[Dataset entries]
%%
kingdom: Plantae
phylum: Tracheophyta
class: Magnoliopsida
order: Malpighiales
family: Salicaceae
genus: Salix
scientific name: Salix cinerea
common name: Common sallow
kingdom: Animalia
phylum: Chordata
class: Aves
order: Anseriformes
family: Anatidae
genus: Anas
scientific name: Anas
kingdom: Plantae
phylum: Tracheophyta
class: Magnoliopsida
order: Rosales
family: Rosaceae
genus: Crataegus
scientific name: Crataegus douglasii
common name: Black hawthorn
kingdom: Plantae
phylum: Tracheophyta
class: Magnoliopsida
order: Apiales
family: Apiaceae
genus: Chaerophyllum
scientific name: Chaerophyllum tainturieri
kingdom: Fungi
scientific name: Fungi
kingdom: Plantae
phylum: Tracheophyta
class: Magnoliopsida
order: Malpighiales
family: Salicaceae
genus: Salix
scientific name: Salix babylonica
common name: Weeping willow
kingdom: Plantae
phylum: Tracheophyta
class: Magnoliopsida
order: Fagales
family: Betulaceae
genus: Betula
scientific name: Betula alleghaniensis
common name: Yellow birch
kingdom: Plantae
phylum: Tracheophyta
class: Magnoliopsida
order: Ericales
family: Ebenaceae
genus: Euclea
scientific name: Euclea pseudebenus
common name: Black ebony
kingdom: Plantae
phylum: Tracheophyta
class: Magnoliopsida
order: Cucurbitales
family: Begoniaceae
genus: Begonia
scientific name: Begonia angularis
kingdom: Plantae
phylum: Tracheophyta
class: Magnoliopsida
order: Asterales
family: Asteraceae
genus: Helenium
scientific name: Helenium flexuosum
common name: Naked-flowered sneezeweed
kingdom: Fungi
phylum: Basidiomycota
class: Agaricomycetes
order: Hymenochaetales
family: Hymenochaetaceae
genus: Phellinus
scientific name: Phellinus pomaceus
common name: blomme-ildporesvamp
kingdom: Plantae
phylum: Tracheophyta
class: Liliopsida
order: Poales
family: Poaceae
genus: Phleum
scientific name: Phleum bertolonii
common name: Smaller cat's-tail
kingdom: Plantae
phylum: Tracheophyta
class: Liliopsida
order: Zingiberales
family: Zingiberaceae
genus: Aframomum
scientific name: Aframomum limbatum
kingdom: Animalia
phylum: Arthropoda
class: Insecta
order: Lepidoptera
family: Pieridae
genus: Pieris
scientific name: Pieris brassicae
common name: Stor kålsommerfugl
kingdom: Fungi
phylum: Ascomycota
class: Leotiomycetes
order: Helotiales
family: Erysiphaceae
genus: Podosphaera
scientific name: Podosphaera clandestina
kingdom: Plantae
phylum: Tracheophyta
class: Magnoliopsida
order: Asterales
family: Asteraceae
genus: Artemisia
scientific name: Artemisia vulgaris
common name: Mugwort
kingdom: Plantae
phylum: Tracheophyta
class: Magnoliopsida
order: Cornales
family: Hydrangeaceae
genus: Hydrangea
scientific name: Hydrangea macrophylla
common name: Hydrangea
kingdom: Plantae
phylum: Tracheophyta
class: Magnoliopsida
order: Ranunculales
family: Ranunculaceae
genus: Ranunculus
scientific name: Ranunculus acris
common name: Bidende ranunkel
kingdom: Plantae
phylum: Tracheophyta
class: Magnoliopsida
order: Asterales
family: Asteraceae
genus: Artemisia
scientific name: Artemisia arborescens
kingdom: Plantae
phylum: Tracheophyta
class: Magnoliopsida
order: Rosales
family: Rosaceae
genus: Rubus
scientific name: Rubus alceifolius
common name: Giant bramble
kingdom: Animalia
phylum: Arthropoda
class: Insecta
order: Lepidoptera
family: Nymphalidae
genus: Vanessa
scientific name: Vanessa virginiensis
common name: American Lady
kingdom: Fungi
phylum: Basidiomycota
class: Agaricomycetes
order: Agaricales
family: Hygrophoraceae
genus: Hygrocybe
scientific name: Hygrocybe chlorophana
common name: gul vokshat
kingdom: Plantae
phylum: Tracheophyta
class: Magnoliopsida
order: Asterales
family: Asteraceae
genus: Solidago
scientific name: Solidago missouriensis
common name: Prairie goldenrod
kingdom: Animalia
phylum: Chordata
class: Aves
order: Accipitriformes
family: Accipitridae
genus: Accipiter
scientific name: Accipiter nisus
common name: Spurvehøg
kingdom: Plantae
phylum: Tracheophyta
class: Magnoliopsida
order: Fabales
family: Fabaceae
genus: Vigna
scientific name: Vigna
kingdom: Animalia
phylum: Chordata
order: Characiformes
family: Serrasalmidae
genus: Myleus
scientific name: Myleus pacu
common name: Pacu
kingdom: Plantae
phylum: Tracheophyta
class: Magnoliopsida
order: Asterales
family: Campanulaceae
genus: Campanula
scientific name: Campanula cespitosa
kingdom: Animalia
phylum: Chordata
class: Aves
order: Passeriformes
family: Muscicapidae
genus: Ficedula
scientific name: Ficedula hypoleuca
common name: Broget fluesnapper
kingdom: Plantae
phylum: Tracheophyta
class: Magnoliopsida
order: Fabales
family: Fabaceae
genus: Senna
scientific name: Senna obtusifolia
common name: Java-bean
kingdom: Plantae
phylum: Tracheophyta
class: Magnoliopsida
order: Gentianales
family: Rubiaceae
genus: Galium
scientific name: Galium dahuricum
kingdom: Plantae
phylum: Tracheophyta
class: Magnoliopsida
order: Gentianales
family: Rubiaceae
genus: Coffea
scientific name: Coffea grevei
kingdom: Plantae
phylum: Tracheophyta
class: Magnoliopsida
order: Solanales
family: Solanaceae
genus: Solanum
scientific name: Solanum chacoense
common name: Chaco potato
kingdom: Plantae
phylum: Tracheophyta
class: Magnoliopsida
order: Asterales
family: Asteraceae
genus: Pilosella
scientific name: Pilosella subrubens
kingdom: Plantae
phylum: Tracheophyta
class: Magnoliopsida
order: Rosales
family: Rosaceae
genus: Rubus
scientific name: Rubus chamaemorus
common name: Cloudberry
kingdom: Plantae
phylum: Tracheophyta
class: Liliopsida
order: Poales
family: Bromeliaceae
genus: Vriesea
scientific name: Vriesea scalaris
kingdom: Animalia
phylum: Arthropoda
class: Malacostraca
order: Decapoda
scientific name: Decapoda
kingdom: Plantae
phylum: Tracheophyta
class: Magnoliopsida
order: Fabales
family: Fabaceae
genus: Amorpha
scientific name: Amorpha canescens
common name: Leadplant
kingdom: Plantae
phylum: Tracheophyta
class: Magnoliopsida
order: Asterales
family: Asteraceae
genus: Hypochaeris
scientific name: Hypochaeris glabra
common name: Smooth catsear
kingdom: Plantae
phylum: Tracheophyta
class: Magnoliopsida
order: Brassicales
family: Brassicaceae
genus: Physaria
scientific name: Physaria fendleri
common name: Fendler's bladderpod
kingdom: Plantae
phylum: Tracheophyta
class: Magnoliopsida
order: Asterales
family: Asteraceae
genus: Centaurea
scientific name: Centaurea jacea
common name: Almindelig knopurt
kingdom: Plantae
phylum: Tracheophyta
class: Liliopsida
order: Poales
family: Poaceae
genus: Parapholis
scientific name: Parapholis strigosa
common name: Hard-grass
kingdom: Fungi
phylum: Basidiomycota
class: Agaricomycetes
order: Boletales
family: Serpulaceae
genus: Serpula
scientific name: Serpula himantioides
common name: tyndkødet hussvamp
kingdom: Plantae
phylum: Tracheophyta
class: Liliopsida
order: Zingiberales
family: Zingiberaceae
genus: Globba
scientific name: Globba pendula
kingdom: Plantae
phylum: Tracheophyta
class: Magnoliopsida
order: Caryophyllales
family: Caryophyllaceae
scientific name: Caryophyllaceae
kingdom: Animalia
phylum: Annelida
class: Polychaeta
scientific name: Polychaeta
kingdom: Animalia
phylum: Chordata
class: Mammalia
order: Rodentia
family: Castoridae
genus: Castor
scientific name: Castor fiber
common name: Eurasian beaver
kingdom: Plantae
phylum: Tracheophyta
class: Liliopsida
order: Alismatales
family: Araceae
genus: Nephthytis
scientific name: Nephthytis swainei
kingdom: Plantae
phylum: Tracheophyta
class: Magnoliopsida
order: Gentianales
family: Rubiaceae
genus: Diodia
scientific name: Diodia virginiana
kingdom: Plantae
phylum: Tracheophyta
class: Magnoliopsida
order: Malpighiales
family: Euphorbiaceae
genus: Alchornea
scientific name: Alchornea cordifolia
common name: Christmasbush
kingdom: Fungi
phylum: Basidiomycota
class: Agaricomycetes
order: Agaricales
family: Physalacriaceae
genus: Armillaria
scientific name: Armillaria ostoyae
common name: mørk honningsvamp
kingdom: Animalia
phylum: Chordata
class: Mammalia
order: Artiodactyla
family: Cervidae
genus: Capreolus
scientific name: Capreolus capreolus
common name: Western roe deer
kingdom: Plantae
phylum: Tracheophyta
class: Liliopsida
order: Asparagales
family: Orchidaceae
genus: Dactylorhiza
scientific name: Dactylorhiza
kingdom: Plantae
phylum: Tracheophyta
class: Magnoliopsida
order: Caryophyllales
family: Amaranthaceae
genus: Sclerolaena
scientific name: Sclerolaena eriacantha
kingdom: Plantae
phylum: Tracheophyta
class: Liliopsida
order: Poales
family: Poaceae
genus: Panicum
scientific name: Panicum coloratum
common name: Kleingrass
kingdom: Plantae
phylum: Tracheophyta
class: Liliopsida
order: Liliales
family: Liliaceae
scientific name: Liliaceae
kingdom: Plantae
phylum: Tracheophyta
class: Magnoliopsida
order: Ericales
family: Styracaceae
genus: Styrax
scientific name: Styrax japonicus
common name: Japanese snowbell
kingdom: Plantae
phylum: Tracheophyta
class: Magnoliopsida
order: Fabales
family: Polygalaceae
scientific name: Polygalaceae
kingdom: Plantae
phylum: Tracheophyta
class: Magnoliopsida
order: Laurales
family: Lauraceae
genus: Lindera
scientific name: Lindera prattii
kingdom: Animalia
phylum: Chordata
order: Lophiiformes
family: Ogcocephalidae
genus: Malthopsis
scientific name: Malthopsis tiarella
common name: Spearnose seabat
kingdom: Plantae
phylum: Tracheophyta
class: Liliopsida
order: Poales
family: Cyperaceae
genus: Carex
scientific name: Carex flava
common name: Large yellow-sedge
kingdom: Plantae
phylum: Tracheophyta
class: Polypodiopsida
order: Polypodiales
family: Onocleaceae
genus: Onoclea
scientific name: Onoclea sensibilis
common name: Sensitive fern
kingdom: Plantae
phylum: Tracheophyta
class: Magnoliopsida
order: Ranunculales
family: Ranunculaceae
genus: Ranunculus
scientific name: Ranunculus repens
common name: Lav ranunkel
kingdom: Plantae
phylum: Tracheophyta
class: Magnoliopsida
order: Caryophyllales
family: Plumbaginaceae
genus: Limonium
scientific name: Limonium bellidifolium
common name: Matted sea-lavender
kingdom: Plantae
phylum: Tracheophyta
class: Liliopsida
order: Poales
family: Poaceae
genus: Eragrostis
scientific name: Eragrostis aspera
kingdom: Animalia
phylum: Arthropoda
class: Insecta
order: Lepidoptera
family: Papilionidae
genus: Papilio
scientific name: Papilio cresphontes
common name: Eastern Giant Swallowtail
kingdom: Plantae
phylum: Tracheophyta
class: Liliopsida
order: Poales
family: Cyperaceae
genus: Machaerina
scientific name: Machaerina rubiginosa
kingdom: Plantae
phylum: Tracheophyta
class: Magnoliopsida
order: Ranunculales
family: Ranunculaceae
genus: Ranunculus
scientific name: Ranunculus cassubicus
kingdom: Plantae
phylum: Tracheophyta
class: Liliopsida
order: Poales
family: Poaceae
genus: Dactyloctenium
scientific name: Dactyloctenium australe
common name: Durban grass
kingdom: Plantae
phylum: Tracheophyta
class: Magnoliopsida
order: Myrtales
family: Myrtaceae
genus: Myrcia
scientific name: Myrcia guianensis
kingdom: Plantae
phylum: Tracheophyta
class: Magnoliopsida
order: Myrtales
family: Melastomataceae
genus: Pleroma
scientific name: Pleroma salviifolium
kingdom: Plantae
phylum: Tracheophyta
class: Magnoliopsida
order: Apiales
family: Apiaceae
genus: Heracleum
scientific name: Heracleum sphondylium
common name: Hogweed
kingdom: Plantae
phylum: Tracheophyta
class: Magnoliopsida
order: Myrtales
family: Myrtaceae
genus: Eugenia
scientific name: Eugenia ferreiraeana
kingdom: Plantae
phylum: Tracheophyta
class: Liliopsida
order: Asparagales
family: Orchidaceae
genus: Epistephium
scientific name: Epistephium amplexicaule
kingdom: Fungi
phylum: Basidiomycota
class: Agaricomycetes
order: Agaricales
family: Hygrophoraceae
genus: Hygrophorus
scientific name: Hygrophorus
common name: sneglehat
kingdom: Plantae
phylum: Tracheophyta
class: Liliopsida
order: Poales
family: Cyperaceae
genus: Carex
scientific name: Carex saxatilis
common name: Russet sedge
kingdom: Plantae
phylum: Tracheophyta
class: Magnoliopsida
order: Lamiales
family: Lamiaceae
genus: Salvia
%%
§ Written request
Please copy word for word the part of the listing above that opens with the line containing "scientific name: Hygrophorus" and closes with the last line of the listing, including both of those lines.

§ Written solution
scientific name: Hygrophorus
common name: sneglehat
kingdom: Plantae
phylum: Tracheophyta
class: Liliopsida
order: Poales
family: Cyperaceae
genus: Carex
scientific name: Carex saxatilis
common name: Russet sedge
kingdom: Plantae
phylum: Tracheophyta
class: Magnoliopsida
order: Lamiales
family: Lamiaceae
genus: Salvia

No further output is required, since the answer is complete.